PLO: La première chose que nous avons fait en entrant a été de refaire tout le hall d’entrée et rencontrer les locataires. Comme nous allions arriver dans une négociation de conversion de chauffage, il était important de montrer que les nouveaux gestionnaires allaient prendre soin de l’immeuble.

PM: Votre objectif était donc de mettre les locataires en confiance et quand ces derniers voient que vous investissez pour améliorer leur qualité de vie, il devient plus facile de se préparer pour la prochaine étape.

« Il est nécessaire de s’entourer de personne de confiance car je savais qu’ils n’allaient pas signer n’importe quoi. » – Pier-Luc Ouellet

PLO: En effet, nous nous préparions aux négociations afin de remettre les frais de chauffage à la charge des locataires. C’est une période importante et ce n’est pas tout le monde qui est naturel la dedans. Je crois que tout le monde a des habiletés de réseautage, mais lorsque l’on se lance dans des négociations avec les locataires avec qui, parfois, un simple 10 ou 20$ par mois peu faire une énorme différence, il est important d’emmener beaucoup avant d’arriver avec la conversion de chauffage. Ce qui nous a surement aidé un petit peu est que l’immeuble nécessitait beaucoup de travaux et le système de chauffage était défectueux.
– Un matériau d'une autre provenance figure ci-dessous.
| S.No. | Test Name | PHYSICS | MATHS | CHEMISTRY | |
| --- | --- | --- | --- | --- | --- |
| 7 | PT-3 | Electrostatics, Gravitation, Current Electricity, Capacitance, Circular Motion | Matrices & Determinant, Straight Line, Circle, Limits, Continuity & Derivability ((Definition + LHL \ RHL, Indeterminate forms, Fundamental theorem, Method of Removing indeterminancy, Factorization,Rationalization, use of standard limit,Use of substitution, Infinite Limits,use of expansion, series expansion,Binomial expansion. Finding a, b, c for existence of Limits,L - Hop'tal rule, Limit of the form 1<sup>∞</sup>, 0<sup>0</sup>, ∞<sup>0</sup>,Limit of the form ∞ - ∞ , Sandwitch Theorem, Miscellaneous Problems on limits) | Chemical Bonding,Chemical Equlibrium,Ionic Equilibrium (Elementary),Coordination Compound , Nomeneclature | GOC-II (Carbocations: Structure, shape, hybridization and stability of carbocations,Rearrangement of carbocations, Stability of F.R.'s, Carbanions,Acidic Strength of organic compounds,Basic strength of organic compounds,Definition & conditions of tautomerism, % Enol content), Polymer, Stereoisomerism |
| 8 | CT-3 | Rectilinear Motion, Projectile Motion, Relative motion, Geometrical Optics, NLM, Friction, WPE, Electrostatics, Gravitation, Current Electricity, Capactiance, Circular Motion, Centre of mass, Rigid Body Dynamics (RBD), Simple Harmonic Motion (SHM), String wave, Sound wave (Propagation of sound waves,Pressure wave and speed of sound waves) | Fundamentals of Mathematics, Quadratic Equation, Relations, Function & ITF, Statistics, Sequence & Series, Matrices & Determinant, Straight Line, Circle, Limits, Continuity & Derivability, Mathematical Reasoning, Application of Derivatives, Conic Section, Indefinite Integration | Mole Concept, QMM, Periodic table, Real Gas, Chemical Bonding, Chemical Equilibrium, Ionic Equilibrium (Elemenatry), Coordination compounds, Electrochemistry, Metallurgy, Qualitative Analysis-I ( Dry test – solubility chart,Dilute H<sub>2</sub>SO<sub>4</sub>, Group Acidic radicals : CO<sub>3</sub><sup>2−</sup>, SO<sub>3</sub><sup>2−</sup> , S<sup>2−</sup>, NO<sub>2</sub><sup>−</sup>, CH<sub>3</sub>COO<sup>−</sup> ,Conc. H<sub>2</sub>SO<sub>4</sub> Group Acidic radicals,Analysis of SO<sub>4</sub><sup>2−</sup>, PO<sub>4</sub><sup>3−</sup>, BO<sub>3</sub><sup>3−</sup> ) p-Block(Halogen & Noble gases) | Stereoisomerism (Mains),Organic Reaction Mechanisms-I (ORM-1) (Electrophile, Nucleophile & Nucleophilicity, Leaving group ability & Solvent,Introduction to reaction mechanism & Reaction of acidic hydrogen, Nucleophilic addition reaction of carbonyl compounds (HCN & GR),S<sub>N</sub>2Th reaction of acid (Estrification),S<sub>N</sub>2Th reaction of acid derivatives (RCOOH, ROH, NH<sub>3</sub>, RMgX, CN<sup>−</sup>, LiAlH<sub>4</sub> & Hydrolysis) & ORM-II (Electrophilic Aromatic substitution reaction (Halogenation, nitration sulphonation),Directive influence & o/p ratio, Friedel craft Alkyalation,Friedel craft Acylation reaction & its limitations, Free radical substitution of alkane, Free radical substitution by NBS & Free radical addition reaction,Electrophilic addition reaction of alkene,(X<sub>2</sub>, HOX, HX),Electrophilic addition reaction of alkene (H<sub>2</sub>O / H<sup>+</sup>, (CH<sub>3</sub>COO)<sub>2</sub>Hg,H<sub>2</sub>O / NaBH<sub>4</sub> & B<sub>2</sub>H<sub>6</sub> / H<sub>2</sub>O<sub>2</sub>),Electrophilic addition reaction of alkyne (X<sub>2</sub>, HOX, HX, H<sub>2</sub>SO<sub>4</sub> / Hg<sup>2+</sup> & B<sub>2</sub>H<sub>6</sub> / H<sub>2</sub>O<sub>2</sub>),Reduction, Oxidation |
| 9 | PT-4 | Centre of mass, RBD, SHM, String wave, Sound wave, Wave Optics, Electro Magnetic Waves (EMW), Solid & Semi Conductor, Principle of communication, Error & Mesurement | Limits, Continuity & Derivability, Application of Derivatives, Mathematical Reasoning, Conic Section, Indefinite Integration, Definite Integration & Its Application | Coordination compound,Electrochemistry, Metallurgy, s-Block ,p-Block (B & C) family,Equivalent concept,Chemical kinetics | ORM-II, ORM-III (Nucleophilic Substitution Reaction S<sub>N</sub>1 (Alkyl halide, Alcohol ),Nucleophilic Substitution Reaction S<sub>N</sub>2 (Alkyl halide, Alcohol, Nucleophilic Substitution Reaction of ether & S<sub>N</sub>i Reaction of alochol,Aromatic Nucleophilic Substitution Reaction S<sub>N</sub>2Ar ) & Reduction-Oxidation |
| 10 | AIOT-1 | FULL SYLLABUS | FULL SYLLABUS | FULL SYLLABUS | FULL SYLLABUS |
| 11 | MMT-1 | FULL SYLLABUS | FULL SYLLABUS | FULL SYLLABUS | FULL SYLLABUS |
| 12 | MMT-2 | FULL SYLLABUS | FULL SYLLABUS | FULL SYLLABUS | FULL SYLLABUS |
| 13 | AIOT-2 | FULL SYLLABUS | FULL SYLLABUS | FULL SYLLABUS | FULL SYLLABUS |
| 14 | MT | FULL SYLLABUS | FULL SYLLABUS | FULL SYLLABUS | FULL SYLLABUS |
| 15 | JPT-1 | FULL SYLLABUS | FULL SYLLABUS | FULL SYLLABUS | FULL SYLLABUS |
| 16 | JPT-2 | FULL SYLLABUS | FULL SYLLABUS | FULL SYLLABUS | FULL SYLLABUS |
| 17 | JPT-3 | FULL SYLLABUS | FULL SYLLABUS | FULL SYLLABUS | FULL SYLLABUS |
Nous l’avons rénové entièrement donc la transition a été plus facile à faire passer par la suite.

PM: Aviez-vous identifié dès le départ que l’immeuble allait devenir intéressant uniquement s’il y avait une conversion de chauffage?

PLO: Non ce n’était pas cela uniquement. Il y avait des défaillances sur les prix également et la gestion était mal faite. On nous avait dit qu’un 20 ou 30$ pouvait avoir un gros impact sur le refiancement de l’immeuble donc nous avons éconnomisé sur l’assurance de l’immeuble également. Même après 12 mois aujourd’hui, suite à la conversion et au refinancement, il reste encore des détails à améliorer.

PM: Vous aviez donc déjà quelques plans. Vous étiez-vous assuré, avant de faire l’achat, que la conversion serait possible?

PLO: Totalement, c’était le plan initial et ce qui était bon pour nous là-dedans est est que l’on voulait s’en garder par la suite. Nous nous assurions qu’en effectuant une conversion de chauffage nous allions être en mesure de rembourser entièrement notre mise de fonds.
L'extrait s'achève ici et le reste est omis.